The resolution of disputes in the existing court systems has its advantages. Judges are independent at most times, they file fees as much less than arbitration fees as possible and there also exists a write to appeal. Notwithstanding these and the other positive attributes, however, the effort to obtain the judgment of the court is time-consuming and requires legal expertise in the jurisdiction where litigation is filed. Also, it is often more difficult for businesses to maintain their work relationships between a public legal battle. On the contrary, the confidential nature of arbitration may take at least some of the tension out of the public business conflict. The arbitration forum also brings down the favor of the ability to select the arbitrator, language of the proceedings, and place of hearings as well.

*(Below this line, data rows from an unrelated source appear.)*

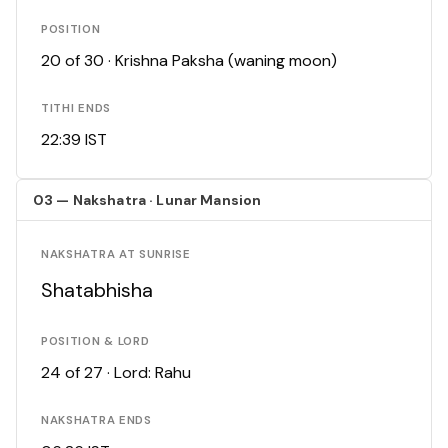
POSITION
20 of 30 · Krishna Paksha (waning moon)
TITHI ENDS
22:39 IST
03 — Nakshatra · Lunar Mansion
NAKSHATRA AT SUNRISE
Shatabhisha
POSITION & LORD
24 of 27 · Lord: Rahu
NAKSHATRA ENDS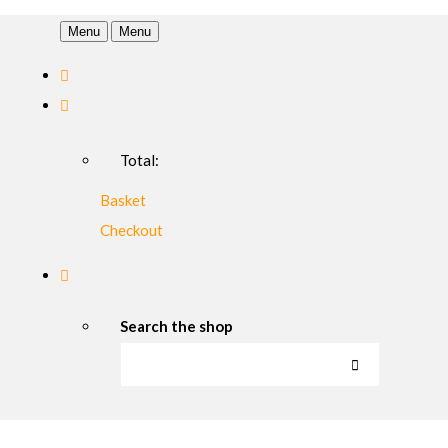
Menu
Menu
Total:
Basket
Checkout
Search the shop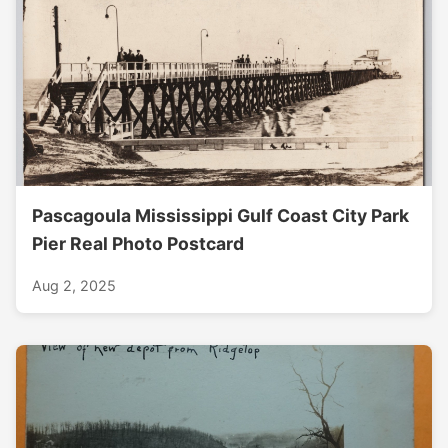
Pascagoula Mississippi Gulf Coast City Park
Pier Real Photo Postcard
Aug 2, 2025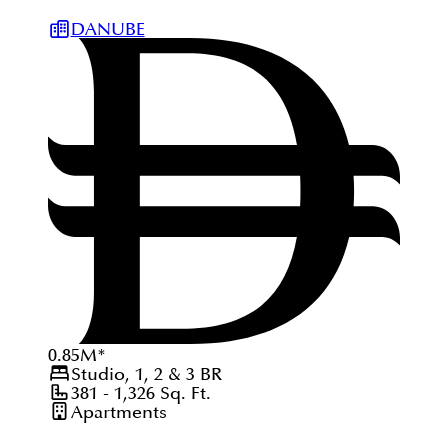
DANUBE
0.85
M
*
Studio, 1, 2 & 3
BR
381 - 1,326
Sq. Ft.
Apartments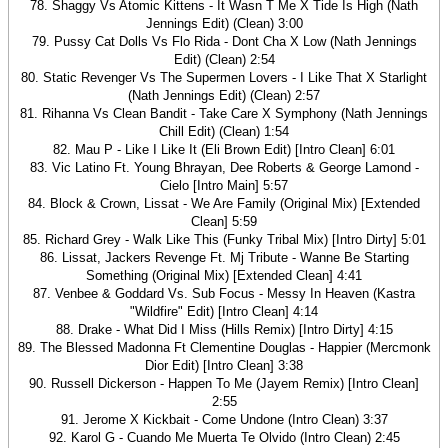
78. Shaggy Vs Atomic Kittens - It Wasn T Me X Tide Is High (Nath
Jennings Edit) (Clean) 3:00
79. Pussy Cat Dolls Vs Flo Rida - Dont Cha X Low (Nath Jennings
Edit) (Clean) 2:54
80. Static Revenger Vs The Supermen Lovers - I Like That X Starlight
(Nath Jennings Edit) (Clean) 2:57
81. Rihanna Vs Clean Bandit - Take Care X Symphony (Nath Jennings
Chill Edit) (Clean) 1:54
82. Mau P - Like I Like It (Eli Brown Edit) [Intro Clean] 6:01
83. Vic Latino Ft. Young Bhrayan, Dee Roberts & George Lamond -
Cielo [Intro Main] 5:57
84. Block & Crown, Lissat - We Are Family (Original Mix) [Extended
Clean] 5:59
85. Richard Grey - Walk Like This (Funky Tribal Mix) [Intro Dirty] 5:01
86. Lissat, Jackers Revenge Ft. Mj Tribute - Wanne Be Starting
Something (Original Mix) [Extended Clean] 4:41
87. Venbee & Goddard Vs. Sub Focus - Messy In Heaven (Kastra
"Wildfire" Edit) [Intro Clean] 4:14
88. Drake - What Did I Miss (Hills Remix) [Intro Dirty] 4:15
89. The Blessed Madonna Ft Clementine Douglas - Happier (Mercmonk
Dior Edit) [Intro Clean] 3:38
90. Russell Dickerson - Happen To Me (Jayem Remix) [Intro Clean]
2:55
91. Jerome X Kickbait - Come Undone (Intro Clean) 3:37
92. Karol G - Cuando Me Muerta Te Olvido (Intro Clean) 2:45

Along with these, complicated rules of procedure and evidence can be modified or excluded in arbitration unlike in court proceedings. The parties can contemplate the extent of the award or the type of damages, beforehand, which allows the parties themselves to draft an appropriate arbitration clause and plan with proper reserves. The greatest strength of international arbitration is to design procedural and substantive flexibility. Carefully drafted arbitrator clause results in significant control over the way a dispute is decided and how much it can cost to achieve the resolution. 90 percent of the international contracts happen to include an arbitration clause. International commercial arbitration gets an increasing amount of attention from investors and corporations. They turn towards arbitration as the preferred method of dispute resolution of international business disputes.

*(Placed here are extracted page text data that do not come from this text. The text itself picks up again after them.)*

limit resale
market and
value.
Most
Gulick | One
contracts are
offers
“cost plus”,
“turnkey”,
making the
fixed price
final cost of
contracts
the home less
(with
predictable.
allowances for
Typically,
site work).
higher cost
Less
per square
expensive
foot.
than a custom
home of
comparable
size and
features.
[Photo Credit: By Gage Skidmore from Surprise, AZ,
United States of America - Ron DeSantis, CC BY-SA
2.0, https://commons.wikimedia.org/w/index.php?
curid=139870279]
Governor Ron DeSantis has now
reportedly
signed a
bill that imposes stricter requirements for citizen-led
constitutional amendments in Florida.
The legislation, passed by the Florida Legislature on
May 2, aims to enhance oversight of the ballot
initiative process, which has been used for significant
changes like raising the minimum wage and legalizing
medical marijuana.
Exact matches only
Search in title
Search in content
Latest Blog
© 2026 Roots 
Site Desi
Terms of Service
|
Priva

The one thing that makes arbitration more attractive than the courts is the speed of resolution in most nations, if not all. The U.S. federal court system collected some data that shows that the median time to get to the trail is over 23 months. In the case of arbitration, in the U.S. the time that takes from a claim to reaching a decision is 16.7 months, on average. The London-based Centre believes that for Effective Dispute Resolution, of over 3000 commercial disputes that are subjected to mediation in London each year, around 70-80 percent settles with just one or two days, while the further of 10-15 percent settles just a few weeks later. According to the Korean Commercial Arbitration Board, the matters that are brought for international arbitration are possessed in five months on average, whereas the similar matters brought in the Korean court system can take up to two to three years. This clearly shows that commercial arbitration offers distinct time-saving benefits.

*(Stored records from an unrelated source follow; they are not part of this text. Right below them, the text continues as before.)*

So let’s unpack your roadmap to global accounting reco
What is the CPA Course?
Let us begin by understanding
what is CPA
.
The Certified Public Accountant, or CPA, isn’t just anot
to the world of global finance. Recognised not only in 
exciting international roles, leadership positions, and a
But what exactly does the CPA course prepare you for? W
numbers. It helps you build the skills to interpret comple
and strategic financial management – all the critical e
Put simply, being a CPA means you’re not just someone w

The difference that lies between the enforceability of a court judgment and that of an arbitral award even favors the use of arbitration. There is no effective international treaty that would facilitate the enforcement of foreign judgments whereas the same isn’t true when it comes to the matter of arbitral awards. There are present, 142 countries out of 192 United Nations Member States that have adopted the New York Convention, and the majority of international arbitration agreements are within its application. If an arbitration award, under the New York Convention is issued in any country that is a party to the Convention every other party to the convention would be legally obligated to enforce the award. Arbitration is now often included in the bilateral investment treaties negotiated at an increasing number as a means to resolve disputes between foreign states and private oversees investors. The smooth enforcement is yet another reason why international arbitration continues to grow.